Pour situer Variété(s), en dehors de mon cas familial, sachez que Nosferatu date de 1922. Et l’on sent dans ce cinéma allemand plein de vie et d’intelligence, que les acteurs ne demandent qu’à parler. Ils semblent un peu à l’étroit dans cette expressivité forcée qu’on leur demande encore et qui doit s’accompagner de nombreux roulages d’yeux. La liberté viendra peu après comme avec l’ Ange Bleu, qui en est une parfaite illustration en 1930. Un film parlant qui montre toute la puissance de cette nouvelle manière de faire.

  • C’est un peu comme ce bond quantique entre les bas reliefs égyptiens, confinant à être de profil, et la statuaire de Michel-Ange avec son David sans limite. Pour les Modigliani on attendra.

Ce drame est réellement jouissif.

Pas que je me réjouisse du malheur des autres ! Mais plutôt que j’adore ces « gueules » ultra-réalistes qui nous parlent (en silence), au milieu de quelques intermèdes hyper-expressionnismes.

Bien sûr, l’histoire nous est présentée avec une bonne dose de conventions qui nous paraissent désormais artificielles. Les jeunes générations auront sans doute du mal à pactiser avec cet entêtement du muet incommode. Comprendront-ils ce noir et blanc à la fois épuré et hyperbolique ?

Mais ne soyons pas bêtement anachronique. Épousons gaiement les pentes raides de ces montagnes russes (hongroises?) qui suivent les éminences et les abysses de ces débuts du grand cinéma.

En élevant ces roulements de yeux extrêmes au rang d’enluminures, on apprécie le reste de la composition. Ce récit immémorial sur l’adultère et sa punition, avec sa typographie minutieuse, en devient une vérité biblique (version B42). Ce réalisme, un brin paradoxal, est permis par des acteurs tellement vrais, qu’ils en deviennent intemporels. J’ai l’impression que le massif Emil Jannings est un contemporain, qui me fait des signes alors qu’il est juste en face de moi.

La Suisse n’a pas produit que des vaches à lait ! Ce grand carnivore, qui fait le coq gloussant dans L’Ange Bleu, s’est vu décerner le Premier Oscar du meilleur acteur. Un double exploit que personne ne lui prendra.

Données brutes |
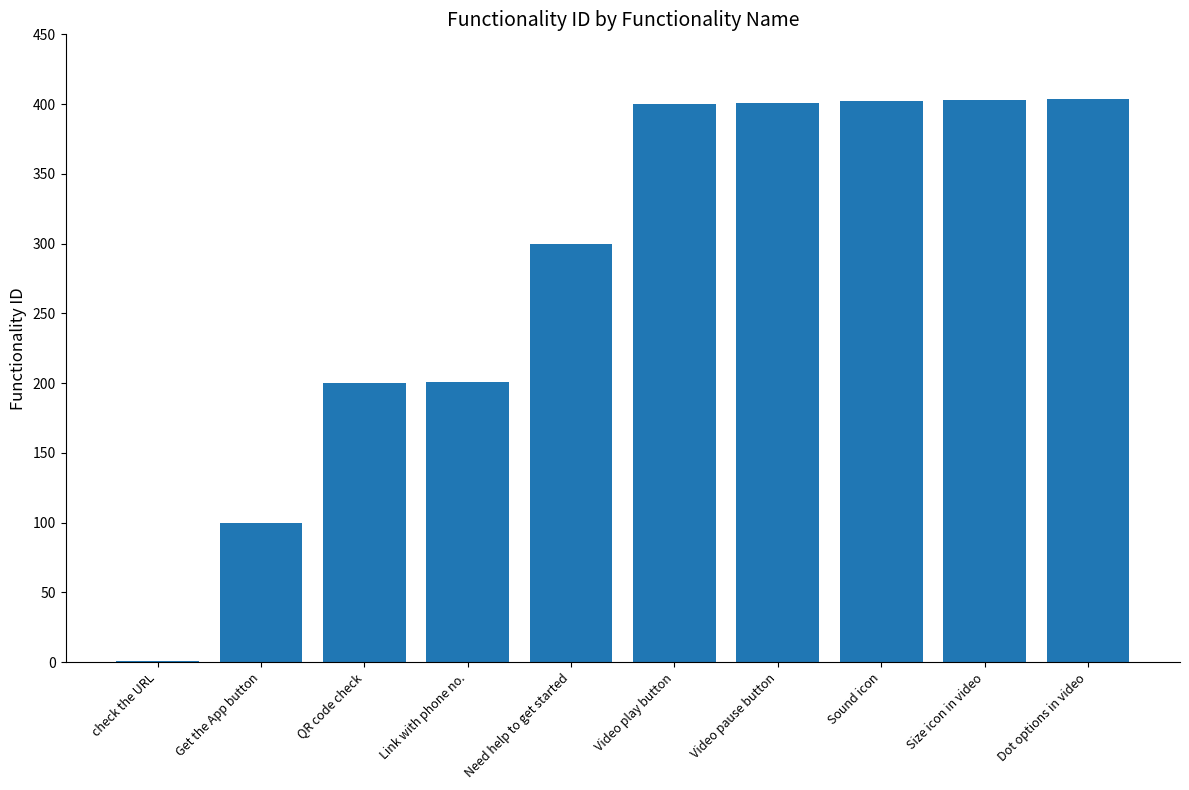

What is the approximate value at QR code check?

200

Travail à faire |
- A) Indiquez par oui ou par non si chaque affirmation concorde avec l'extrait, puis citez mot pour mot les termes qui tranchent : (i) Nosferatu date de 1922 ; (ii) L'Ange Bleu est un film muet ; (iii) le drame est jugé ennuyeux.
- B) Recopiez mot pour mot le passage de l'extrait commençant par « Pour situer Variété(s), en » et allant jusqu'à « manière de faire. ».

Réponses par tâche |
- A)
(i) Oui : « Nosferatu date de 1922 ».
(ii) Non : « Un film parlant ».
(iii) Non : « Ce drame est réellement jouissif. »

- B)
Pour situer Variété(s), en dehors de mon cas familial, sachez que Nosferatu date de 1922. Et l’on sent dans ce cinéma allemand plein de vie et d’intelligence, que les acteurs ne demandent qu’à parler. Ils semblent un peu à l’étroit dans cette expressivité forcée qu’on leur demande encore et qui doit s’accompagner de nombreux roulages d’yeux. La liberté viendra peu après comme avec l’ Ange Bleu, qui en est une parfaite illustration en 1930. Un film parlant qui montre toute la puissance de cette nouvelle manière de faire.